Global Overview 2011: People internally displaced by conflict and violence - Thailand

Quick facts
Number of IDPsUndetermined
Percentage of total populationUndetermined
Start of current displacement situation2004
Peak number of IDPs (Year)Undetermined (2006)
New displacement50,000
Causes of displacementArmed conflict, generalised violence, human rights violations
Human development index103

Around 50,000 people were displaced in February and April 2011 by fighting between Thai and Cambodian forces related to a decade-long border dispute between the countries. Most people were able to return to their homes shortly after the fighting subsided, but some faced recovery challenges due to damage to their property, the presence of unexploded ordnance and a decline in household income due to the suspension of border trade.

Displacement was also ongoing in the southern provinces of Narathiwat, Pattani and Yala, where the government has been facing Malay Muslim separatist groups for more than a century. Violence which resumed in 2004 had by 2011 caused an estimated 5,000 deaths and 8,300 injuries. During 2011, around 1,500 people were killed or injured, most of them civilians.

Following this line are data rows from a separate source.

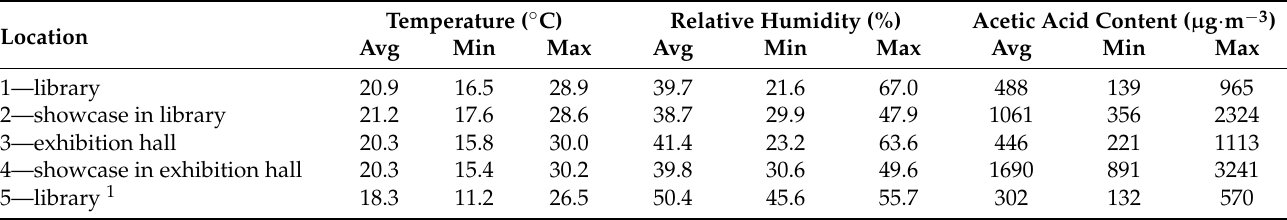
Table 1. Values of temperature, relative humidity, and acetic acid in the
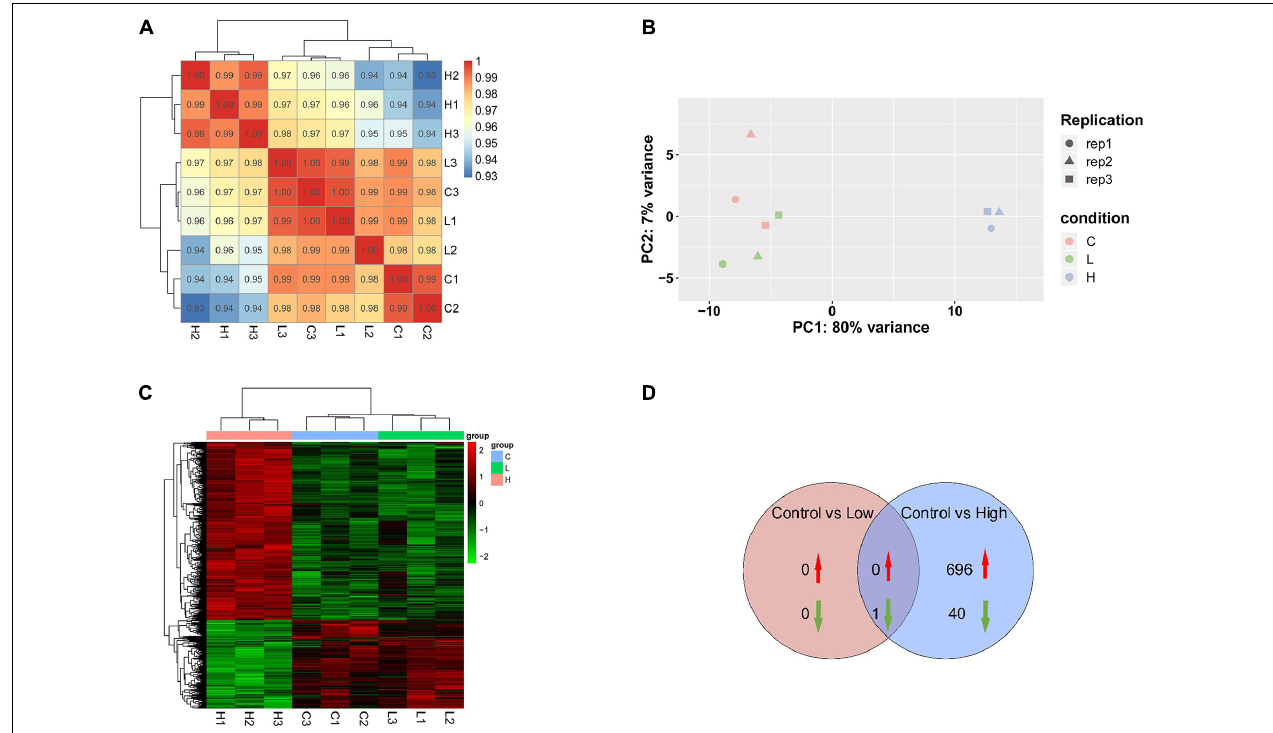
FIGURE 2 | Transcriptomic profile of R. subcapitata treated with SMX for 7 days. (A) Correlation analysis of gene expression patterns control and SMX-treated groups. (B) Principal component analysis (PCA) of FPKM profiles of DEG. (C) A heatmap of centered and scaled FPKM values of DEGs in the controls and SMX-treated group. (D) Venn diagram of DEGs in each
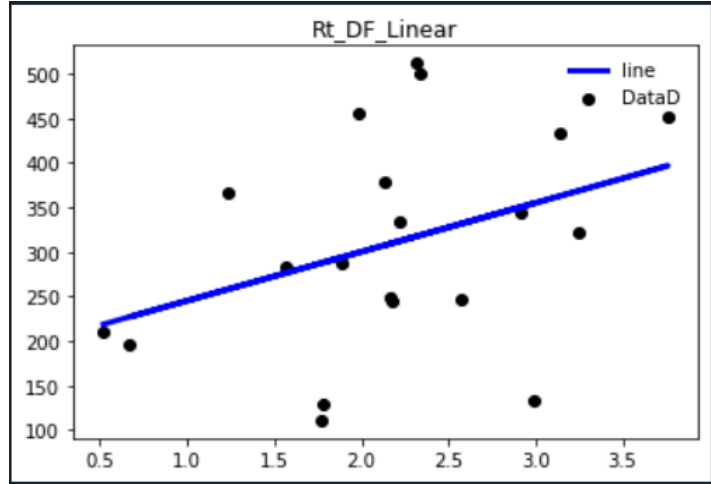
Figure 21. Schematic diagram of fitting 20 𝑅 𝑡 data diagram.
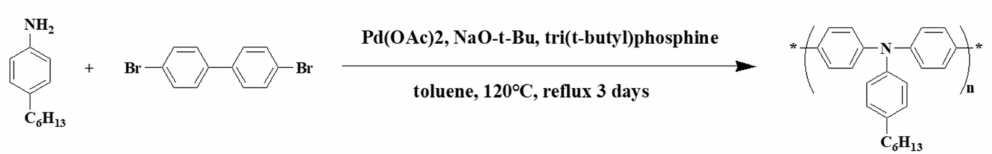
Figure 1. Synthetic route of PTPA-C6.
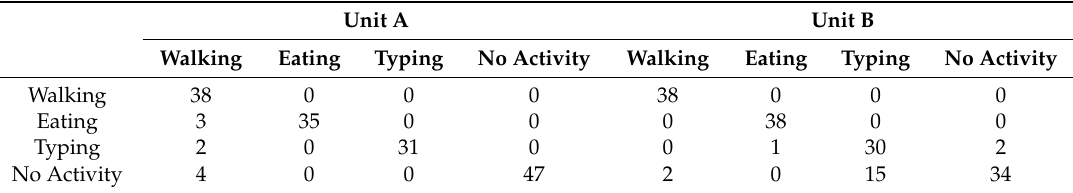
Table 1. Confusion matrix for Unit A and Unit B using SVM-based model (Data shown here represent 40% of garnered data).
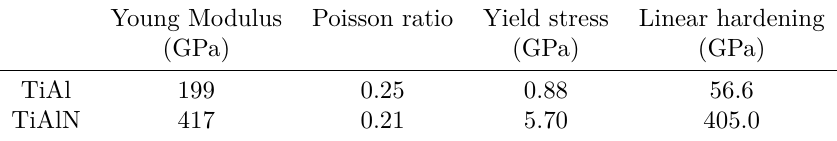
Table 2. Elastoplastic parameters of the metal TiAl and the nitride TiAlN.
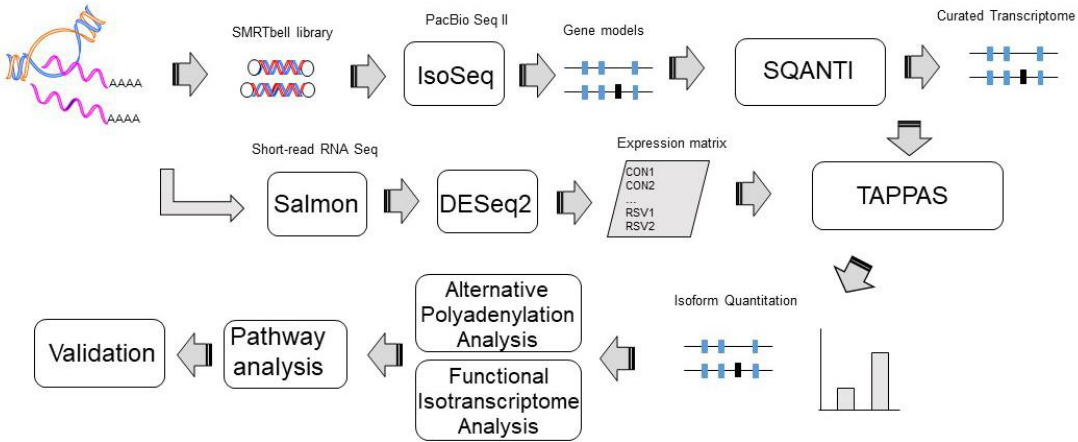
Figure 1. Data analysis pipeline for quantitative mRNA processing. Shown is a schematic representation of the data analysis pipeline for integrating single-molecule, real-time (SMRT) with short-read RNA sequencing analysis. Filtered, polished reads from PacBio Sequel II were pooled from control and respiratory syncytial virus (RSV)-infected hSAECs and used to generate a curated transcriptome, filtering novel not in catalog (NNIC) and RNA transcripts. Short-read RNA transcripts were mapped to hg38 and transcript abundance determined in Salmon 1.3. The curated transcriptome, mRNA expression matrix, and experimental design was used in tappAS to quantify differential isoform utilization (DIU) and analyze differences in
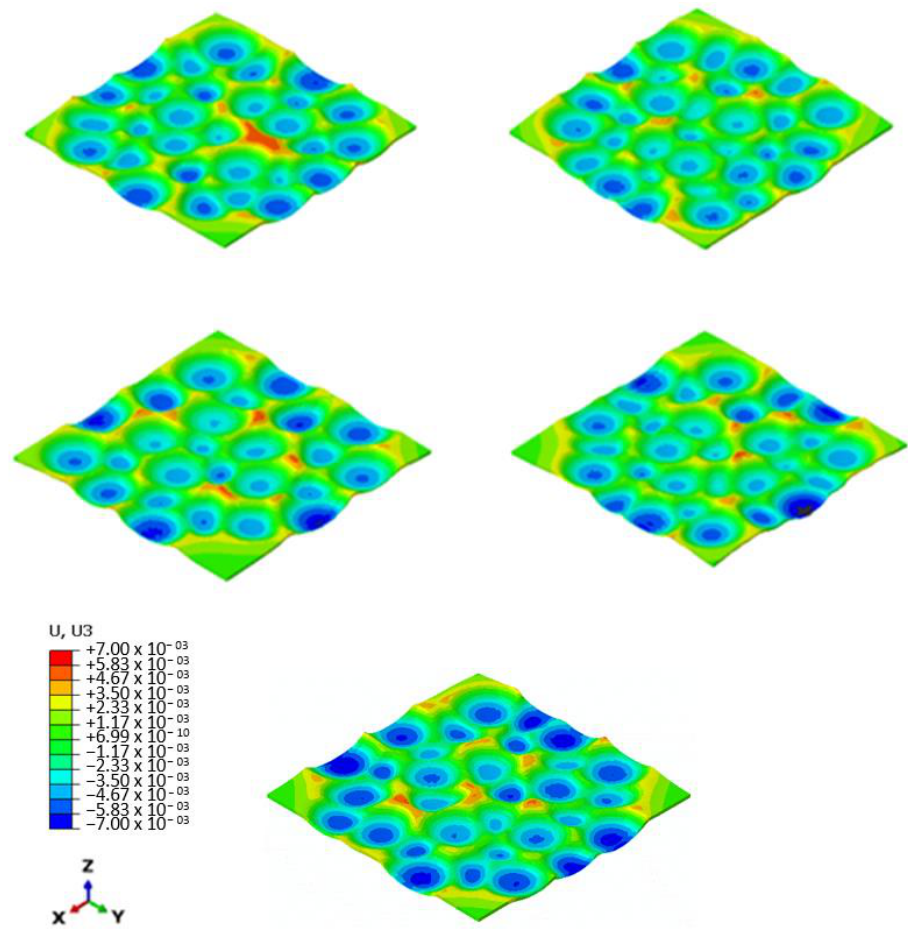
Figure 6. Qualitative comparison of the top surface morphology of the numerical simulations per- formed using the same process parameters but with different shot arrangements and impact se- quences.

The Buddhist minority in the south has been disproportionately affected by the violence, and many have fled their homes and moved to safer areas within or outside the three conflict-affected provinces. The number of people displaced since 2004 remains unknown, but available information suggests that at least 30 per cent of Buddhists and ten per cent of Malay Muslims, or up to 240,000 people in total, may have left their homes. While some have fled in direct response to the violence, many have moved because of the adverse effects of the conflict on the economy and on the provision of education and social services. Most IDPs have moved to urban areas inside the affected provinces, where like the rest of the population, they remain at risk of violence from both sides.

The government has not taken any steps to assess the extent of this displacement, through systematic monitoring of movements and needs; nor has it adopted measures to address the issue. It has mostly limited its assistance to victims of insurgent violence and their families.